Une nouvelle version du virus informatique Flame, soupçonné d'être une cyberarme des Etats-Unis et d'Israël contre le programme nucléaire iranien, a été répérée dans des ordinateurs en Iran, au Liban ou en France, ont révélé lundi des experts en sécurité.

La firme russe Kaspersky Lab, créditée de la découverte de Flame plus tôt cette année, a baptisé cette nouvelle mouture miniFlame.

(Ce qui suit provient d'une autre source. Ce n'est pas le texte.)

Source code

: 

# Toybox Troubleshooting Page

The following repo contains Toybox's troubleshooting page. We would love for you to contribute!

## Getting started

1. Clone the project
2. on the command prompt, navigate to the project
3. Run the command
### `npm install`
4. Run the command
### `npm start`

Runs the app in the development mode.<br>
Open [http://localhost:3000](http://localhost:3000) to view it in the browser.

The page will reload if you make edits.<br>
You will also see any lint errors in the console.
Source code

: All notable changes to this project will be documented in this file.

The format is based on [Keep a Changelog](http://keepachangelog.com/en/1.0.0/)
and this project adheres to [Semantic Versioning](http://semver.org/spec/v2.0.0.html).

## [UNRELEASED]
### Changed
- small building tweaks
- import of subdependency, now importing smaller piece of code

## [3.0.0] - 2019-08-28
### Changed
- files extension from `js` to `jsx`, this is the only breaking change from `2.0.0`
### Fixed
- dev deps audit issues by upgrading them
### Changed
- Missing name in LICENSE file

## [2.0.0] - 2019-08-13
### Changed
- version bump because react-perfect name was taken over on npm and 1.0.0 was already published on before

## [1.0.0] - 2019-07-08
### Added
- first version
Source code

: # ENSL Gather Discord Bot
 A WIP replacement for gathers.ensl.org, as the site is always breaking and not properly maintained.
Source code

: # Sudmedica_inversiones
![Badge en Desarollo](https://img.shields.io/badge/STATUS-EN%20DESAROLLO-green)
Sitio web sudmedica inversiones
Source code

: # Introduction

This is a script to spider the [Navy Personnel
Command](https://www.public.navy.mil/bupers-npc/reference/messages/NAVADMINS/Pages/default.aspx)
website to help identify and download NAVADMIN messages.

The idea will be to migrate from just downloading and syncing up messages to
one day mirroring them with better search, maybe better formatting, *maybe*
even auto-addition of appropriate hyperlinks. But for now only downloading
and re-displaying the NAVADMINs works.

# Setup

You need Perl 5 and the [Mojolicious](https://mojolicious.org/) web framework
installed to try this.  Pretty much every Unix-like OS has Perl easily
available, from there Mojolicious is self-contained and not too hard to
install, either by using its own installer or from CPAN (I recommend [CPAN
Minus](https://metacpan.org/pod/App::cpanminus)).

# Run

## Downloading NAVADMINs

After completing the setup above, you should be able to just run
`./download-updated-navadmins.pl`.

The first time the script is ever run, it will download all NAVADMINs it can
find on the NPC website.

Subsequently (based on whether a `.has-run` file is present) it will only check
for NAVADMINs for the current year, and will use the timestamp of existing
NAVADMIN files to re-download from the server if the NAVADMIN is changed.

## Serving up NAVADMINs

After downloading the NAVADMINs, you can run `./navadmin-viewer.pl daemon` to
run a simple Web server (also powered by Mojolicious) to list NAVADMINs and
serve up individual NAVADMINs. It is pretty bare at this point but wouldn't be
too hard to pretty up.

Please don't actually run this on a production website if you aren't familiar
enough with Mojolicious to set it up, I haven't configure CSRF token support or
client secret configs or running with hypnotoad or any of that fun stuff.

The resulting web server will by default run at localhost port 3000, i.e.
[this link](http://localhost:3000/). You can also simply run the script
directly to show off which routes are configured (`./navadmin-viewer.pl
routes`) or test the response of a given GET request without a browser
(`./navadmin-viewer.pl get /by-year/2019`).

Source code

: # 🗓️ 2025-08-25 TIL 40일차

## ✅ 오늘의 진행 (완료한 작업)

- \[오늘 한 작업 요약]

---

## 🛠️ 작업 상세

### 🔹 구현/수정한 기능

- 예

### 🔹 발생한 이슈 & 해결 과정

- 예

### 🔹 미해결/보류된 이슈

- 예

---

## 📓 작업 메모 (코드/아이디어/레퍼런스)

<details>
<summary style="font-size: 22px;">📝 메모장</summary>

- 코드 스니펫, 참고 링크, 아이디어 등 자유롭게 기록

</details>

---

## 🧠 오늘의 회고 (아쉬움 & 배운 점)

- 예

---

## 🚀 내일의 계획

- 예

Elle le décrit comme "un programme nuisible petit et très flexible, conçu pour voler des données et contrôler des systèmes infectés au cours d'opérations de cyberespionnage ciblées".

MiniFlame est basé sur "la même plate-forme structurelle que Flame", dit-elle, pouvant fonctionner indépendamment ou en choeur avec son grand frère, mis au jour lui pour des "opérations massives d'espionnage".

Alexander Gostev, de Kaspersky Lab, insiste sur le degré de précision de l'outil, destiné à mener des "attaques chirurgicales".

Pour l'instant, la société de lutte antivirus a recensé 50 à 60 attaques menées à l'aide de miniFlame dans le monde, notamment au Liban, en France, aux Etats-Unis, en Iran ou encore en Lituanie.

Selon ces experts, le programme aurait été développé à partir de 2007 et utilisé jusqu'à fin 2011. "Nous pensons que les développeurs de miniFlame ont créé des dizaines de modifications sur le programme", indique Kaspersky. "Jusque-là nous n'en avons trouvé que six, datées de 2010-2011".

Kaspersky Lab avait déjà annoncé que Flame avait été lancé fin 2006, et était lié à Stuxnet, un virus créé pour attaquer les systèmes du géant informatique allemand Siemens, communément utilisés pour la gestion d'infrastructures tels que le réseau d'approvisionnement en eau ou des forages pétroliers.

La plupart des systèmes contaminés par Stuxnet ont été découverts en Iran, accréditant l'idée d'une cyberattaque menée par Israël et les Etats-Unis contre les installations nucléaires du pays.